Data for analysis Block Start

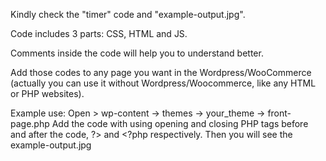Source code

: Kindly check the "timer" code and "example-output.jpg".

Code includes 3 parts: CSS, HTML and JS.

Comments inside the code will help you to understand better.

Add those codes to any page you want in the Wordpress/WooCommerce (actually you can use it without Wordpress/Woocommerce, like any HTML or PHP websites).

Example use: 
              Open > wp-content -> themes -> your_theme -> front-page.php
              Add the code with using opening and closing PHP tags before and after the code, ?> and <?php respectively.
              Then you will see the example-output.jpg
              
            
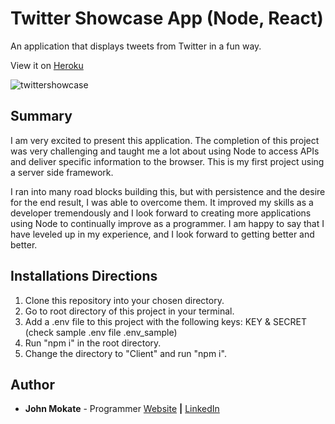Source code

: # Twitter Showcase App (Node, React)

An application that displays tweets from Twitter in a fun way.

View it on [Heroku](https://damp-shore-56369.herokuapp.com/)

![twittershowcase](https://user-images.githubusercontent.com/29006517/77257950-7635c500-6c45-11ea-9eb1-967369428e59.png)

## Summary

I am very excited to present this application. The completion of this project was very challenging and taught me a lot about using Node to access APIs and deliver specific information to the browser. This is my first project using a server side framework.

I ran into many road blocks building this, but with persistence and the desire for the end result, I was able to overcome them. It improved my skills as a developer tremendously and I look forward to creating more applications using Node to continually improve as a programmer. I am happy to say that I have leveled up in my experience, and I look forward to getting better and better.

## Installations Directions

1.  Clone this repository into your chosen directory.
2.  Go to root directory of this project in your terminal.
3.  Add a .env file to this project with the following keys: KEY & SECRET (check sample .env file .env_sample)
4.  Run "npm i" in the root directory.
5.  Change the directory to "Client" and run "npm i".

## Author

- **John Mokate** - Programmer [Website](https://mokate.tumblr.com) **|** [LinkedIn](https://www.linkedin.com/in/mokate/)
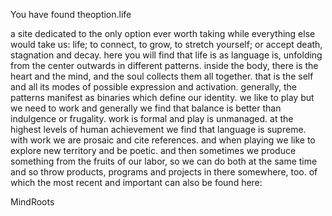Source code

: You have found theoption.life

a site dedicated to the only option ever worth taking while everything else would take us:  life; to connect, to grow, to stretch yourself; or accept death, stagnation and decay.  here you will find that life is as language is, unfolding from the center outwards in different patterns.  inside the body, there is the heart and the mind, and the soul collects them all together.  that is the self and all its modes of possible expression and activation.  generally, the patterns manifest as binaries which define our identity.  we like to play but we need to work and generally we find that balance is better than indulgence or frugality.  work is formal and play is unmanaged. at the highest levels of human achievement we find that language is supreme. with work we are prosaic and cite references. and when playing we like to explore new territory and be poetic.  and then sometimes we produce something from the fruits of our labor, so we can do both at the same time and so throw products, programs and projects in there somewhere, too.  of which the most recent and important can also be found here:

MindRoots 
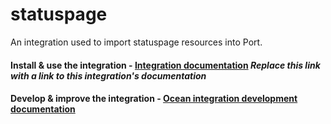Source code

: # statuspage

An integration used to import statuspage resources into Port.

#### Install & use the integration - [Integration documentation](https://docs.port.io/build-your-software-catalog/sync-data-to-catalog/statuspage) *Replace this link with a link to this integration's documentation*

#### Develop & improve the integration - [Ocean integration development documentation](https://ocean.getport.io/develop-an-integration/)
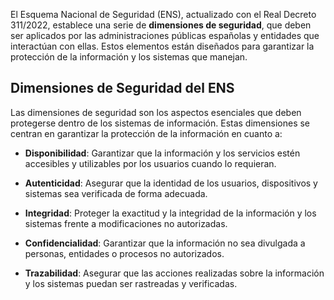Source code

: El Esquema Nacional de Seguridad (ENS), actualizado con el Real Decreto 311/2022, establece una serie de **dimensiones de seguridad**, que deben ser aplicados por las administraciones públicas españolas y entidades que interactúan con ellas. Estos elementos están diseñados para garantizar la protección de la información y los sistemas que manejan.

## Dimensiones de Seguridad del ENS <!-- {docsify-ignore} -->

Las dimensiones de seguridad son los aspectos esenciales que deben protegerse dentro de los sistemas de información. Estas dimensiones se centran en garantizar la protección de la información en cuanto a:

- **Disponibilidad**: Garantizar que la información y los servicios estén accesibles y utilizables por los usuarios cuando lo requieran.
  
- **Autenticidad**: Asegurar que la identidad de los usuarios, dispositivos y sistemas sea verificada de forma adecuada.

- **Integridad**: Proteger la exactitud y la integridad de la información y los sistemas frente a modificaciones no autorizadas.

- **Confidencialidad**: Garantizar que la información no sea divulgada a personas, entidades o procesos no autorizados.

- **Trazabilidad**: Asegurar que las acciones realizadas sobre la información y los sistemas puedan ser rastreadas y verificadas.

Data for analysis Block End

**Problem requirements**
Copy out all the entries above word for word, and leave the pictures out of your answer.

**Reply**
Source code

: Kindly check the "timer" code and "example-output.jpg".

Code includes 3 parts: CSS, HTML and JS.

Comments inside the code will help you to understand better.

Add those codes to any page you want in the Wordpress/WooCommerce (actually you can use it without Wordpress/Woocommerce, like any HTML or PHP websites).

Example use: 
              Open > wp-content -> themes -> your_theme -> front-page.php
              Add the code with using opening and closing PHP tags before and after the code, ?> and <?php respectively.
              Then you will see the example-output.jpg
              
            
Source code

: # Twitter Showcase App (Node, React)

An application that displays tweets from Twitter in a fun way.

View it on [Heroku](https://damp-shore-56369.herokuapp.com/)

![twittershowcase](https://user-images.githubusercontent.com/29006517/77257950-7635c500-6c45-11ea-9eb1-967369428e59.png)

## Summary

I am very excited to present this application. The completion of this project was very challenging and taught me a lot about using Node to access APIs and deliver specific information to the browser. This is my first project using a server side framework.

I ran into many road blocks building this, but with persistence and the desire for the end result, I was able to overcome them. It improved my skills as a developer tremendously and I look forward to creating more applications using Node to continually improve as a programmer. I am happy to say that I have leveled up in my experience, and I look forward to getting better and better.

## Installations Directions

1.  Clone this repository into your chosen directory.
2.  Go to root directory of this project in your terminal.
3.  Add a .env file to this project with the following keys: KEY & SECRET (check sample .env file .env_sample)
4.  Run "npm i" in the root directory.
5.  Change the directory to "Client" and run "npm i".

## Author

- **John Mokate** - Programmer [Website](https://mokate.tumblr.com) **|** [LinkedIn](https://www.linkedin.com/in/mokate/)
Source code

: You have found theoption.life

a site dedicated to the only option ever worth taking while everything else would take us:  life; to connect, to grow, to stretch yourself; or accept death, stagnation and decay.  here you will find that life is as language is, unfolding from the center outwards in different patterns.  inside the body, there is the heart and the mind, and the soul collects them all together.  that is the self and all its modes of possible expression and activation.  generally, the patterns manifest as binaries which define our identity.  we like to play but we need to work and generally we find that balance is better than indulgence or frugality.  work is formal and play is unmanaged. at the highest levels of human achievement we find that language is supreme. with work we are prosaic and cite references. and when playing we like to explore new territory and be poetic.  and then sometimes we produce something from the fruits of our labor, so we can do both at the same time and so throw products, programs and projects in there somewhere, too.  of which the most recent and important can also be found here:

MindRoots 
Source code

: # statuspage

An integration used to import statuspage resources into Port.

#### Install & use the integration - [Integration documentation](https://docs.port.io/build-your-software-catalog/sync-data-to-catalog/statuspage) *Replace this link with a link to this integration's documentation*

#### Develop & improve the integration - [Ocean integration development documentation](https://ocean.getport.io/develop-an-integration/)
Source code

: El Esquema Nacional de Seguridad (ENS), actualizado con el Real Decreto 311/2022, establece una serie de **dimensiones de seguridad**, que deben ser aplicados por las administraciones públicas españolas y entidades que interactúan con ellas. Estos elementos están diseñados para garantizar la protección de la información y los sistemas que manejan.

## Dimensiones de Seguridad del ENS <!-- {docsify-ignore} -->

Las dimensiones de seguridad son los aspectos esenciales que deben protegerse dentro de los sistemas de información. Estas dimensiones se centran en garantizar la protección de la información en cuanto a:

- **Disponibilidad**: Garantizar que la información y los servicios estén accesibles y utilizables por los usuarios cuando lo requieran.
  
- **Autenticidad**: Asegurar que la identidad de los usuarios, dispositivos y sistemas sea verificada de forma adecuada.

- **Integridad**: Proteger la exactitud y la integridad de la información y los sistemas frente a modificaciones no autorizadas.

- **Confidencialidad**: Garantizar que la información no sea divulgada a personas, entidades o procesos no autorizados.

- **Trazabilidad**: Asegurar que las acciones realizadas sobre la información y los sistemas puedan ser rastreadas y verificadas.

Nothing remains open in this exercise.